After going through the SMART process, the Firelands Symphony changed the way it defined its reserves on its statement of financial position by creating board-designated reserves. It also identified areas of potential future risk, including concert cancellations due to weather, shortfalls on expected revenue from its gala, or missed subscription and single-ticket sales projections. The symphony allocated a portion of its operating reserve to cover these risks with the balance available for prioritized strategic opportunities requiring additional investment. The financial review and analysis also led the symphony to hire a marketing consultant for a year with a corresponding increase in its marketing budget, as well as to increase the pay of its musicians. In addition, identifying risk and opportunity capital gave the Firelands Symphony talking points to help funders better understand its financial position and requests for continued funding at the current levels.

While the Firelands Symphony represents perhaps a counterintuitive example (i.e., an excess of resources), their experience — of looking at finance through a new lens, increasing knowledge and understanding of good practice, sharing this information with stakeholders, and making different kinds of decisions — is not unique at this stage of the League’s understanding of the impact of SMART.
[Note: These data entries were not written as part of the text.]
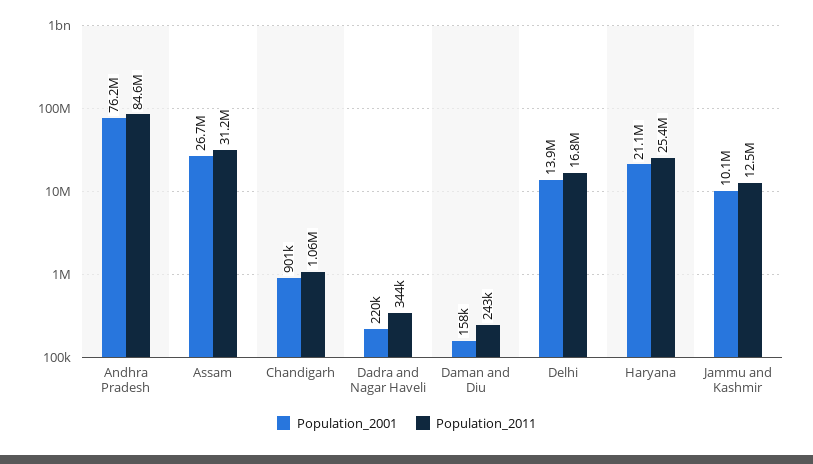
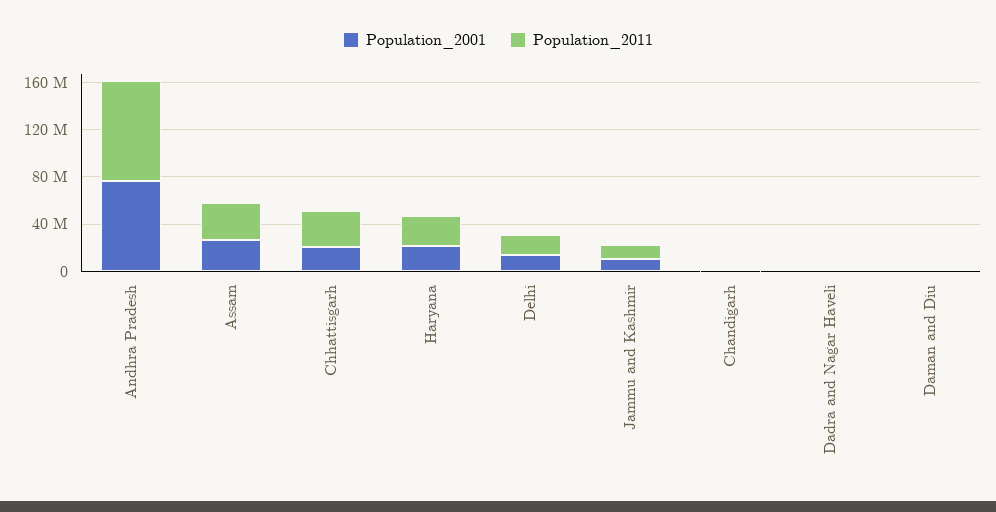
  {
    "Population_2001": {
      "Andhra Pradesh": 76200000,
      "Assam": 26700000,
      "Chandigarh": 901000,
      "Dadra and Nagar Haveli": 220000,
      "Daman and Diu": 158000,
      "Delhi": 13900000,
      "Haryana": 21100000,
-     "Jammu and Kashmir": 10100000
+     "Jammu and Kashmir": 10100000,
+     "Chhattisgarh": 20000000
    },
    "Population_2011": {
      "Andhra Pradesh": 84600000,
      "Assam": 31200000,
      "Chandigarh": 1060000,
      "Dadra and Nagar Haveli": 344000,
      "Daman and Diu": 243000,
      "Delhi": 16800000,
      "Haryana": 25400000,
-     "Jammu and Kashmir": 12500000
+     "Jammu and Kashmir": 12500000,
+     "Chhattisgarh": 30000000
    }
  }

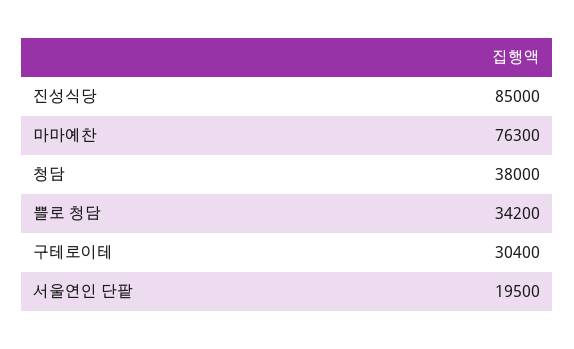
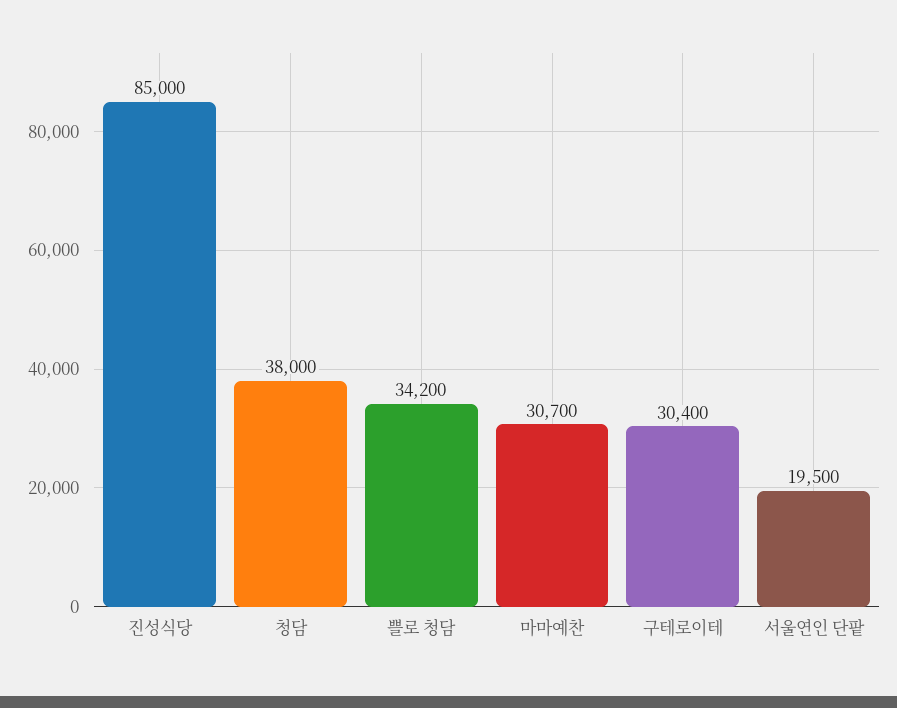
  {
    "진성식당": 85000,
-   "마마예찬": 76300,
+   "마마예찬": 30700,
    "청담": 38000,
    "쁠로 청담": 34200,
    "구테로이테": 30400,
    "서울연인 단팥": 19500
  }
Noting that the participating orchestras are not a representative sample of the field, TDC observed a few consistent themes in the cohort. Many are seeking validation of their own observations, as well as a fresh approach to engaging their trustees and stakeholders in these important conversations. Certain topics have resonated widely, including tapping deferred revenue for liquidity, cautions about precious capital being locked in too-small endowments, and taking advantage of internal resources to explore change and adaptation before the cliff of insolvency is directly ahead — or underfoot. There are also too many situations where lack of transparency has become an ingrained habit, as lack of trust leads to obfuscation. Repeatedly, TDC encountered evidence of the stress of cutbacks and disinvestment in infrastructure; most staffs are stretched to the breaking point, and any minor setback or emergency triggers a crisis — as demonstrated by delays in or abandonment of the SMART process in some cases. This stress reflects the precarious financial position that TDC found to be prevalent.

At the same time, TDC found reassuring evidence of grounded thinking, changing behavior, and even some instances where adequate resources have been accumulated to provide at least a small cushion of reserves. Most often, these hopeful examples were found in smaller orchestras, where modest amounts of reserves can have an outsized impact on the ability to plan and explore new initiatives. As they have found in other settings, many managers have a clear understanding of their predicament, even when viable options to address their challenges may not be apparent. The prevalence of optimism is a noteworthy characteristic, which clearly sustains many orchestra executives facing challenging circumstances.

When all participating orchestras have completed the process we will be able to more fully assess impact. Our indicators, expressed here in a general form, will include (1) greater transparency in financial reporting; (2) the inclusion of at least two of SMART’s financial risk indicators into the orchestras’ financial reports; and (3) evidence of wider engagement of stakeholders in the resource-strategy deliberations.

Getting SMART is of course only one step on the path to healthy and resilient orchestras. Strong governance practice, innovative and effective leadership, artistic vibrancy, and authentic community engagement round out today’s imperatives. The League is working hard with its membership in all these areas, and we are very pleased to now have SMART in our toolbox.